Imperfetti nell'unità
Commento al Vangelo di domenica 13 dicembre 2020
III Dom di Avvento anno B - Giovanni testimone della luce - 13 dicembre 2020
Prima lettura: dal Libro del profeta Isaia, cap. 61 vv. 1-2, vv. 10-11
Io gioisco pienamente nel Signore
Con il Cantico di Luca 1 vv. 46-50 e 53-54 diciamo:
La mia anima esulta nel mio Dio
Seconda lettura: dalla Prima Lettera di san Paolo apostolo ai Tessalonicesi, cap. 5 vv. 16-24
Astenetevi da ogni specie di male
Dal Vangelo secondo Giovanni, cap. 1 vv. 6-8 e 19-28
Io sono voce, dopo di me la Parola
Giovanni, Maria e i profeti sono i personaggi centrali in questo tempo liturgico di attesa del compimento della storia. Oggi è il Quarto Vangelo a presentarci Giovanni, che è testimone di colui che compie le sette opere che Isaia presenta nella prima lettura: evangelizza, fascia le piaghe dei cuori spezzati, proclama la libertà, promulga l’anno di misericordia del Signore, consola gli afflitti, allieta gli afflitti di Sion e, settimo compito in tre parti dà loro una corona invece della cenere, olio di letizia invece dell’abito di lutto e canto di lode invece di un cuore triste. Dopo tutto questo Is 61,10 prorompe: «Io gioisco pienamente nel Signore, la mia anima esulta nel mio Dio» e può essere detto anche di Giovanni, che, rispetto agli altri vangeli, viene presentato come il testimone di colui che è venuto a realizzare le opere profetizzate da Isaia. Cosa comporta questa testimonianza? Giovanni è incaricato di mostrare la credibilità di Gesù e di portare a lui. Come Gio-vanni è una lampada che risplende, così ogni cristiano deve indicare la vera e unica sorgente di rivelazione: il Figlio di Dio.
Nel Quarto Vangelo, inoltre, Giovanni per ben tre volte, numero perfetto, dichiara di “non sono…”: non è il Cristo, non è Elia e nemmeno uno dei profeti. Egli è consapevole di non essere il Messia tanto atteso ma solo il precursore, per cui lo possiamo immaginare con un “dito puntato sul Cristo”, perché questa è la missione sua e anche di ognuno di noi oggi. San Giovanni Paolo II diceva di “ripartire da Cristo”, perché se non mettiamo sempre lui al centro, siamo solo autoreferenziali e facciamo della fede una religione banale e costruita dalle mani dell’uomo.

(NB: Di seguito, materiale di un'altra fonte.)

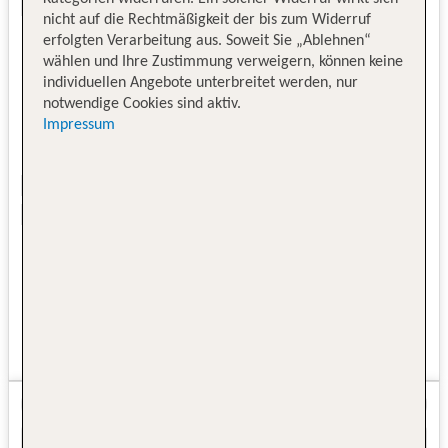
nicht auf die Rechtmäßigkeit der bis zum Widerruf
erfolgten Verarbeitung aus. Soweit Sie „Ablehnen“
wählen und Ihre Zustimmung verweigern, können keine
individuellen Angebote unterbreitet werden, nur
notwendige Cookies sind aktiv.
Impressum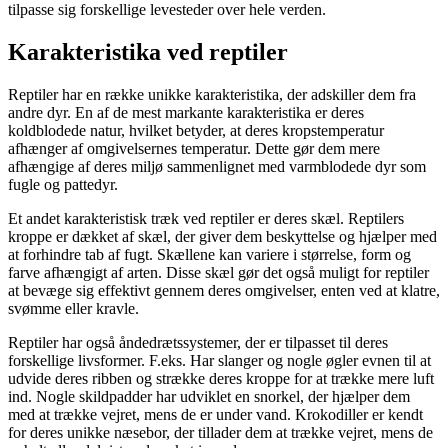
tilpasse sig forskellige levesteder over hele verden.
Karakteristika ved reptiler
Reptiler har en række unikke karakteristika, der adskiller dem fra
andre dyr. En af de mest markante karakteristika er deres
koldblodede natur, hvilket betyder, at deres kropstemperatur
afhænger af omgivelsernes temperatur. Dette gør dem mere
afhængige af deres miljø sammenlignet med varmblodede dyr som
fugle og pattedyr.
Et andet karakteristisk træk ved reptiler er deres skæl. Reptilers
kroppe er dækket af skæl, der giver dem beskyttelse og hjælper med
at forhindre tab af fugt. Skællene kan variere i størrelse, form og
farve afhængigt af arten. Disse skæl gør det også muligt for reptiler
at bevæge sig effektivt gennem deres omgivelser, enten ved at klatre,
svømme eller kravle.
Reptiler har også åndedrætssystemer, der er tilpasset til deres
forskellige livsformer. F.eks. Har slanger og nogle øgler evnen til at
udvide deres ribben og strække deres kroppe for at trække mere luft
ind. Nogle skildpadder har udviklet en snorkel, der hjælper dem
med at trække vejret, mens de er under vand. Krokodiller er kendt
for deres unikke næsebor, der tillader dem at trække vejret, mens de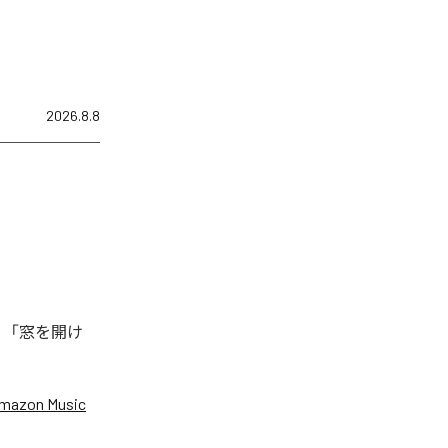
2026.8.8
、「窓を開け
mazon Music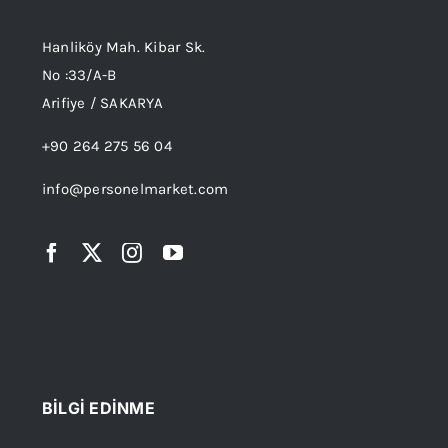
Hanliköy Mah. Kibar Sk.
No :33/A-B
Arifiye / SAKARYA
+90 264 275 56 04
info@personelmarket.com
BİLGİ EDİNME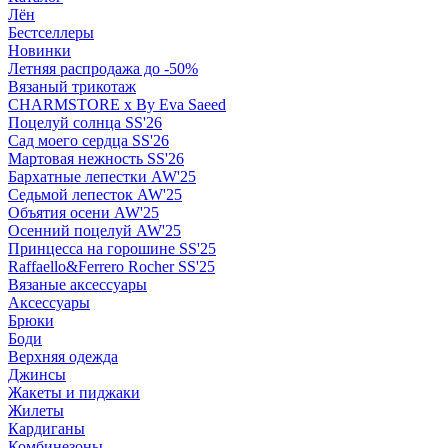
Лён
Бестселлеры
Новинки
Летняя распродажа до -50%
Вязаный трикотаж
CHARMSTORE х By Eva Saeed
Поцелуй солнца SS'26
Сад моего сердца SS'26
Мартовая нежность SS'26
Бархатные лепестки AW'25
Седьмой лепесток AW'25
Объятия осени AW'25
Осенний поцелуй AW'25
Принцесса на горошине SS'25
Raffaello&Ferrero Rocher SS'25
Вязаные аксессуары
Аксессуары
Брюки
Боди
Верхняя одежда
Джинсы
Жакеты и пиджаки
Жилеты
Кардиганы
Комбинезоны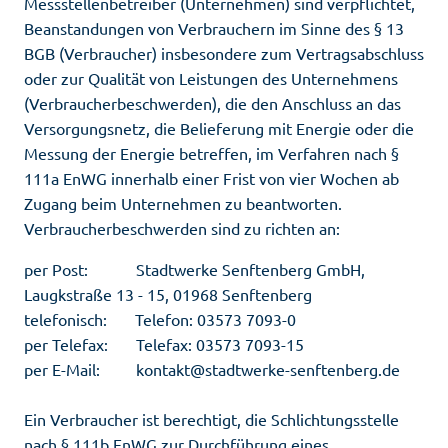
Messstellenbetreiber (Unternehmen) sind verpflichtet,
Beanstandungen von Verbrauchern im Sinne des § 13
BGB (Verbraucher) insbesondere zum Vertragsabschluss
oder zur Qualität von Leistungen des Unternehmens
(Verbraucherbeschwerden), die den Anschluss an das
Versorgungsnetz, die Belieferung mit Energie oder die
Messung der Energie betreffen, im Verfahren nach §
111a EnWG innerhalb einer Frist von vier Wochen ab
Zugang beim Unternehmen zu beantworten.
Verbraucherbeschwerden sind zu richten an:
per Post: Stadtwerke Senftenberg GmbH,
Laugkstraße 13 - 15, 01968 Senftenberg
telefonisch: Telefon: 03573 7093-0
per Telefax: Telefax: 03573 7093-15
per E-Mail: kontakt@stadtwerke-senftenberg.de
Ein Verbraucher ist berechtigt, die Schlichtungsstelle
nach § 111b EnWG zur Durchführung eines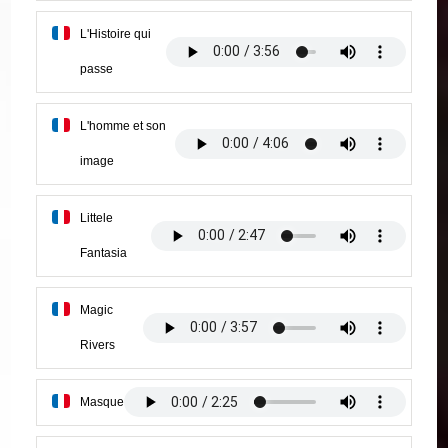
L'Histoire qui
passe
L'homme et son
image
Littele
Fantasia
Magic
Rivers
Masque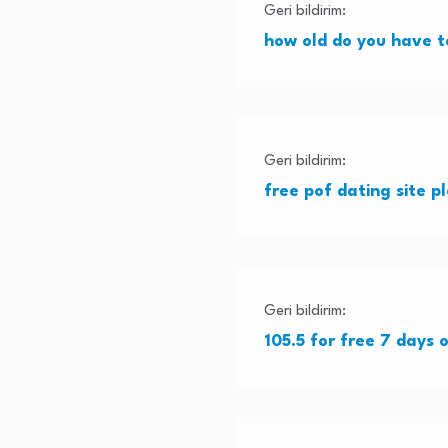
Geri bildirim:
how old do you have to
Geri bildirim:
free pof dating site pl
Geri bildirim:
105.5 for free 7 days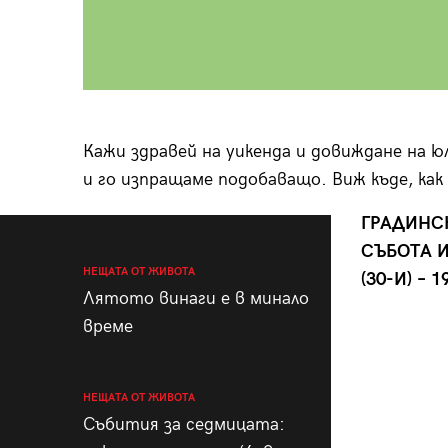
Кажи здравей на уикенда и довиждане на ю
и го изпращаме подобаващо. Виж къде, как 
ГРАДИН
СЪБОТА И
НЕЩАТА ОТ ЖИВОТА
(30-И) – 
Лятото винаги е в минало
време
НЕЩАТА ОТ ЖИВОТА
Събития за седмицата: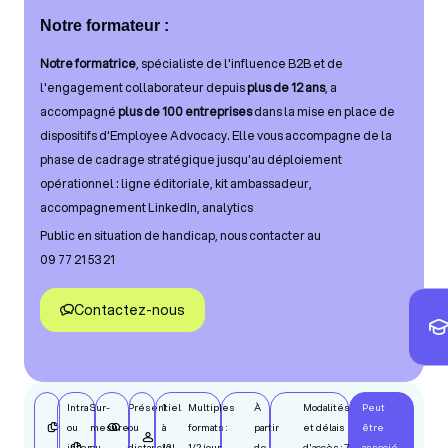
Notre formateur :
Notre formatrice
, spécialiste de l'influence B2B et de
l'engagement collaborateur depuis
plus de 12 ans
, a
accompagné
plus de 100 entreprises
dans la mise en place de
dispositifs d'Employee Advocacy. Elle vous accompagne de la
phase de cadrage stratégique jusqu'au déploiement
opérationnel : ligne éditoriale, kit ambassadeur,
accompagnement LinkedIn, analytics
Public en situation de handicap, nous contacter au
09 77 21 53 21
Contactez-nous
Intra
Sur-
Présentiel
1
Multiples
À
Modalités
Peut
ou
mesure
ou
à
formats :
partir
et délais
être
inter
ou
distanciel
12
1/2 jour,
de
d'accès : 7
associé,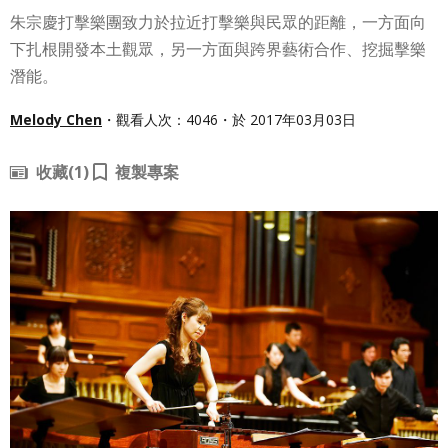
朱宗慶打擊樂團致力於拉近打擊樂與民眾的距離，一方面向
下扎根開發本土觀眾，另一方面與跨界藝術合作、挖掘擊樂
潛能。
Melody Chen
・觀看人次：4046・於 2017年03月03日
收藏
(1)
複製專案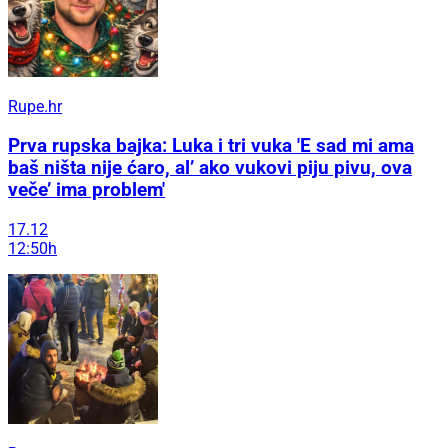
Rupe.hr
Prva rupska bajka: Luka i tri vuka 'E sad mi ama
baš ništa nije ćaro, al’ ako vukovi piju pivu, ova
veče’ ima problem'
17.12
12:50h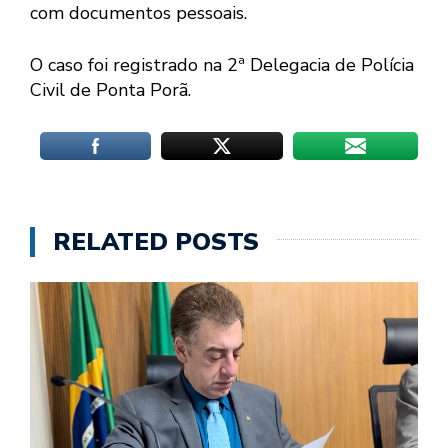
com documentos pessoais.
O caso foi registrado na 2ª Delegacia de Polícia
Civil de Ponta Porã.
RELATED POSTS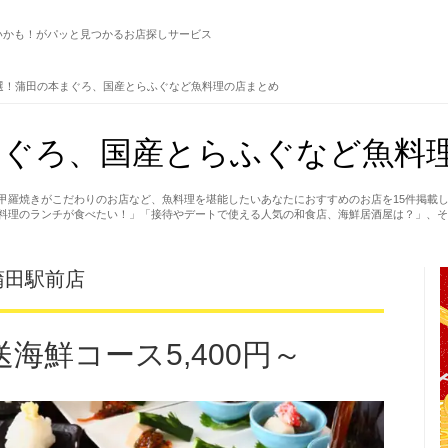
いかも！がパッと見つかるお店探しサービス
選！蒲田の本まぐろ、国産とらふぐなど魚料理の店まとめ
ぐろ、国産とらふぐなど魚料理
甲羅焼きがこだわりのお店など、魚料理を堪能したいあなたにおすすめのお店を15件掲載
料理のランチが食べたい！」「接待やデートで使える人気の和食店、海鮮居酒屋は？」、そ
蒲田駅前店
海鮮コース5,400円～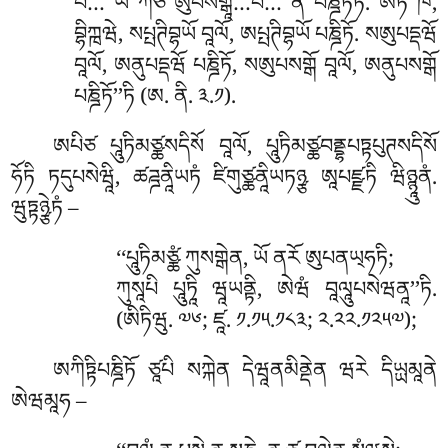
པེ… ཡེ ཀེཙི ཨུཔསགྒཱ…པེ… ནོ པཎྜིཏཏོ. ཨིཏི ཁོ,
བྷིཀྑཝེ, སཔྤཊིབྷཡོ བཱལོ, ཨཔྤཊིབྷཡོ པཎྜིཏོ. སཨུཔདྡཝོ
བཱལོ, ཨནུཔདྡཝོ པཎྜིཏོ, སཨུཔསགྒོ བཱལོ, ཨནུཔསགྒོ
པཎྜིཏོ’’ཏི (ཨ. ནི. ༣.༡).
ཨཔིཙ པཱུཏིམཙྪསདིསོ བཱལོ, པཱུཏིམཙྪབནྡྷཔཏྟཔུཊསདིསོ
ཧོཏི ཏདུཔསེཝཱི, ཚཌྜནཱིཡཏཾ ཛིགུཙྪནཱིཡཏཉྩ ཨཱཔཛྫཏི ཝིཉྙཱུནཾ.
ཝུཏྟཉྩེཏཾ –
‘‘པཱུཏིམཙྪཾ ཀུསགྒེན, ཡོ ནརོ ཨུཔནཡ྄ཧཏི;
ཀུསཱཔི པཱུཏཱི ཝཱཡནྟི, ཨེཝཾ བཱལཱུཔསེཝནཱ’’ཏི.
(ཨིཏིཝུ. ༧༦; ཛཱ. ༡.༡༥.༡༨༣; ༢.༢༢.༡༢༥༧);
ཨཀིཏྟིཔཎྜིཏོ ཙཱཔི སཀྐེན དེཝཱནམིནྡེན ཝརེ དིཡྻམཱནེ
ཨེཝམཱཧ –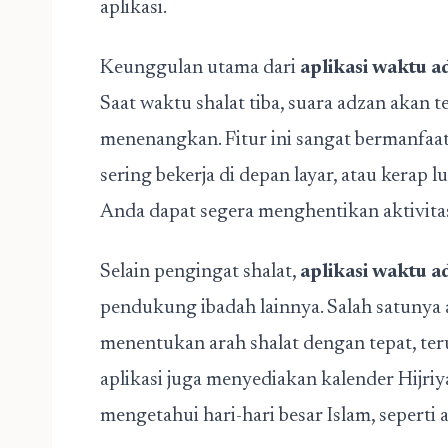
aplikasi.
Keunggulan utama dari
aplikasi waktu a
Saat waktu shalat tiba, suara adzan akan 
menenangkan. Fitur ini sangat bermanfaat
sering bekerja di depan layar, atau kerap
Anda dapat segera menghentikan aktivita
Selain pengingat shalat,
aplikasi waktu a
pendukung ibadah lainnya. Salah satunya
menentukan arah shalat dengan tepat, ter
aplikasi juga menyediakan kalender Hij
mengetahui hari-hari besar Islam, seperti 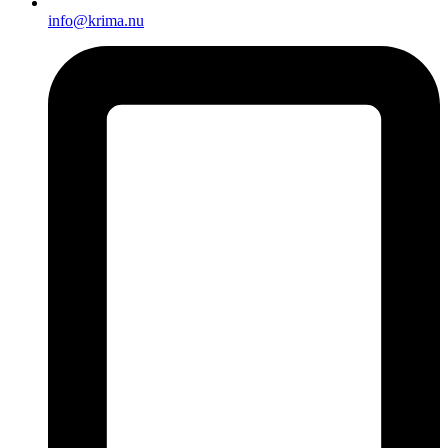
info@krima.nu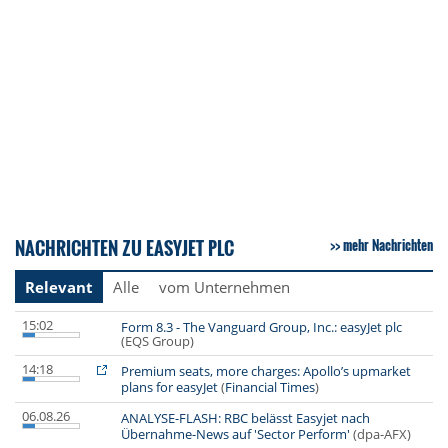
NACHRICHTEN ZU EASYJET PLC
mehr Nachrichten
Relevant
Alle
vom Unternehmen
15:02
Form 8.3 - The Vanguard Group, Inc.: easyJet plc
(EQS Group)
14:18
Premium seats, more charges: Apollo’s upmarket
plans for easyJet
(
Financial Times
)
06.08.26
ANALYSE-FLASH: RBC belässt Easyjet nach
Übernahme-News auf 'Sector Perform'
(dpa-AFX)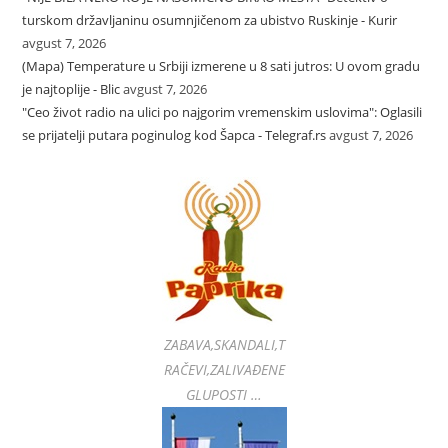
turskom državljaninu osumnjičenom za ubistvo Ruskinje - Kurir
avgust 7, 2026
(Mapa) Temperature u Srbiji izmerene u 8 sati jutros: U ovom gradu
je najtoplije - Blic
avgust 7, 2026
"Ceo život radio na ulici po najgorim vremenskim uslovima": Oglasili
se prijatelji putara poginulog kod Šapca - Telegraf.rs
avgust 7, 2026
ZABAVA,SKANDALI,T
RAČEVI,ZALIVAĐENE
GLUPOSTI …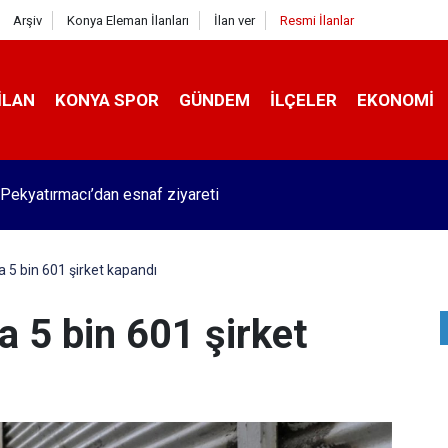
Arşiv
Konya Eleman İlanları
İlan ver
Resmi İlanlar
İLAN
KONYA SPOR
GÜNDEM
İLÇELER
EKONOMI
Pekyatırmacı’dan esnaf ziyareti
a 5 bin 601 şirket kapandı
a 5 bin 601 şirket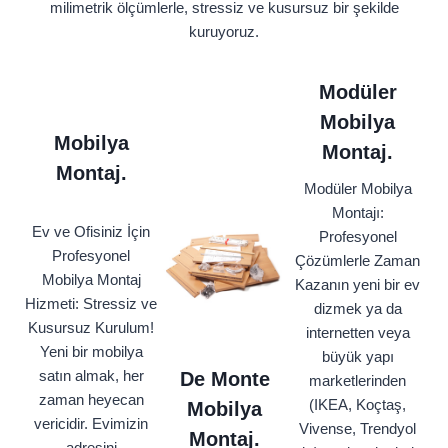
milimetrik ölçümlerle, stressiz ve kusursuz bir şekilde
kuruyoruz.
Modüler
Mobilya
Mobilya
Montaj.
Montaj.
Modüler Mobilya
Montajı:
Ev ve Ofisiniz İçin
Profesyonel
Profesyonel
Çözümlerle Zaman
Mobilya Montaj
Kazanın yeni bir ev
Hizmeti: Stressiz ve
dizmek ya da
Kusursuz Kurulum!
internetten veya
Yeni bir mobilya
büyük yapı
satın almak, her
De Monte
marketlerinden
zaman heyecan
(IKEA, Koçtaş,
Mobilya
vericidir. Evimizin
Vivense, Trendyol
Montaj.
adresini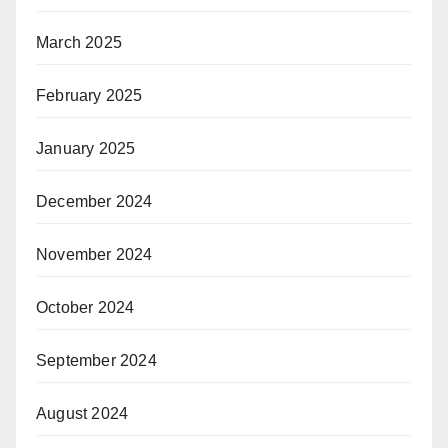
March 2025
February 2025
January 2025
December 2024
November 2024
October 2024
September 2024
August 2024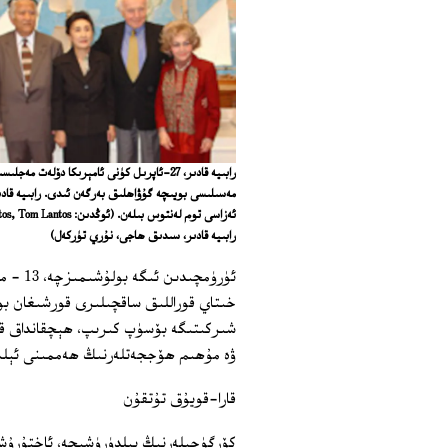
رابىيە قادىر، 27-ئاپرىل كۈنى ئامېرىكا دۆلەت مەجل
مەسىلىسى بويىچە گۇۋاھلىق بەرگەن ئىدى. رابىيە قادى
رابىيە قادىر، سىدىق ھاجى، نۇري تۈركەل)
شىركىتىگە بۆسۈپ كىرىپ، ھېچقانداق قان
ۋە مۇھىم ھۆججەتلەرنىڭ ھەممىنى ئېلى
قارا-قويۇق تۇتقۇن
كۆرگۈچىلەرنىڭ بىلدۈرۈشىچە، ئاختۇرۇشق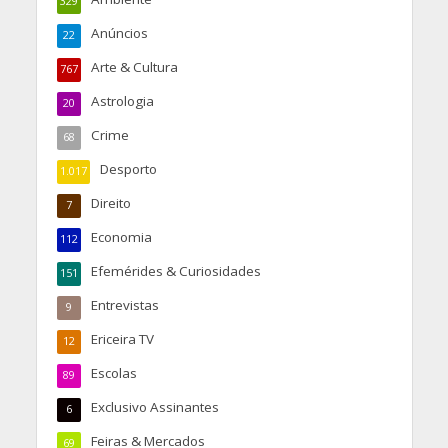
329
Anúncios
22
Arte & Cultura
767
Astrologia
20
Crime
68
Desporto
1.017
Direito
7
Economia
112
Efemérides & Curiosidades
151
Entrevistas
9
Ericeira TV
12
Escolas
89
Exclusivo Assinantes
6
Feiras & Mercados
69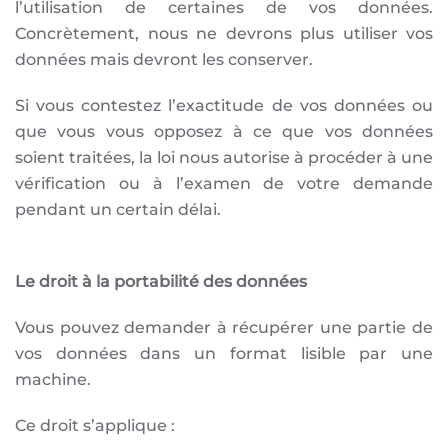
l’utilisation de certaines de vos données.
Concrètement, nous ne devrons plus utiliser vos
données mais devront les conserver.
Si vous contestez l’exactitude de vos données ou
que vous vous opposez à ce que vos données
soient traitées, la loi nous autorise à procéder à une
vérification ou à l’examen de votre demande
pendant un certain délai.
Le droit à la portabilité des données
Vous pouvez demander à récupérer une partie de
vos données dans un format lisible par une
machine.
Ce droit s’applique :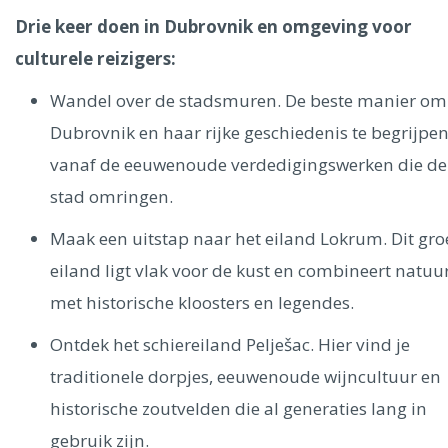
Drie keer doen in Dubrovnik en omgeving voor
culturele reizigers:
Wandel over de stadsmuren. De beste manier om
Dubrovnik en haar rijke geschiedenis te begrijpen
vanaf de eeuwenoude verdedigingswerken die de
stad omringen.
Maak een uitstap naar het eiland Lokrum. Dit gr
eiland ligt vlak voor de kust en combineert natuu
met historische kloosters en legendes.
Ontdek het schiereiland Pelješac. Hier vind je
traditionele dorpjes, eeuwenoude wijncultuur en
historische zoutvelden die al generaties lang in
gebruik zijn.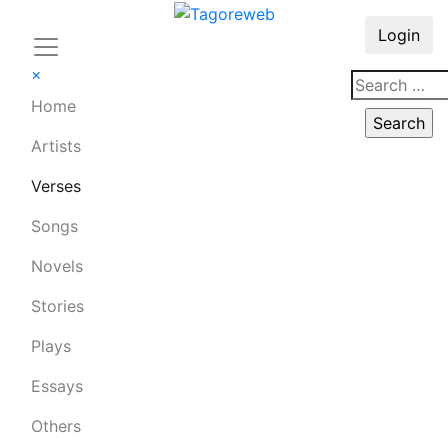
Login
×
Home
Artists
Verses
Songs
Novels
Stories
Plays
Essays
Others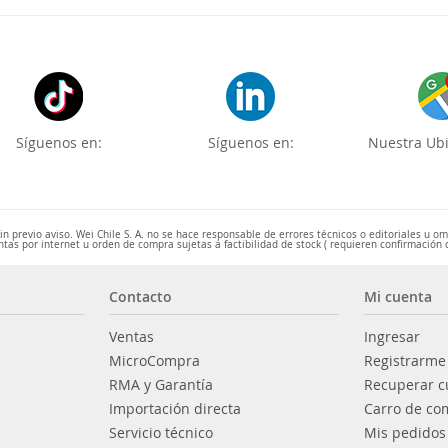
Síguenos en:
Síguenos en:
Nuestra Ubi
 previo aviso. Wei Chile S. A. no se hace responsable de errores técnicos o editoriales u o
ntas por internet u orden de compra sujetas a factibilidad de stock ( requieren confirmación 
Contacto
Mi cuenta
Ventas
Ingresar
MicroCompra
Registrarme
RMA y Garantía
Recuperar c
Importación directa
Carro de co
Servicio técnico
Mis pedidos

Il profeta testimone, poi, annuncia che “in mezzo a voi c’è uno che non conoscete”, per dire che non bisogna mai pensare di poter comprendere umanamente Gesù: egli è il mistero rivelato, che chiede una relazione di fiducia incondizionata. È il Cristo a immergerci (= battesimo) nello Spirito e a umanizzarci. Oggi la parola chiave è credere in Gesù.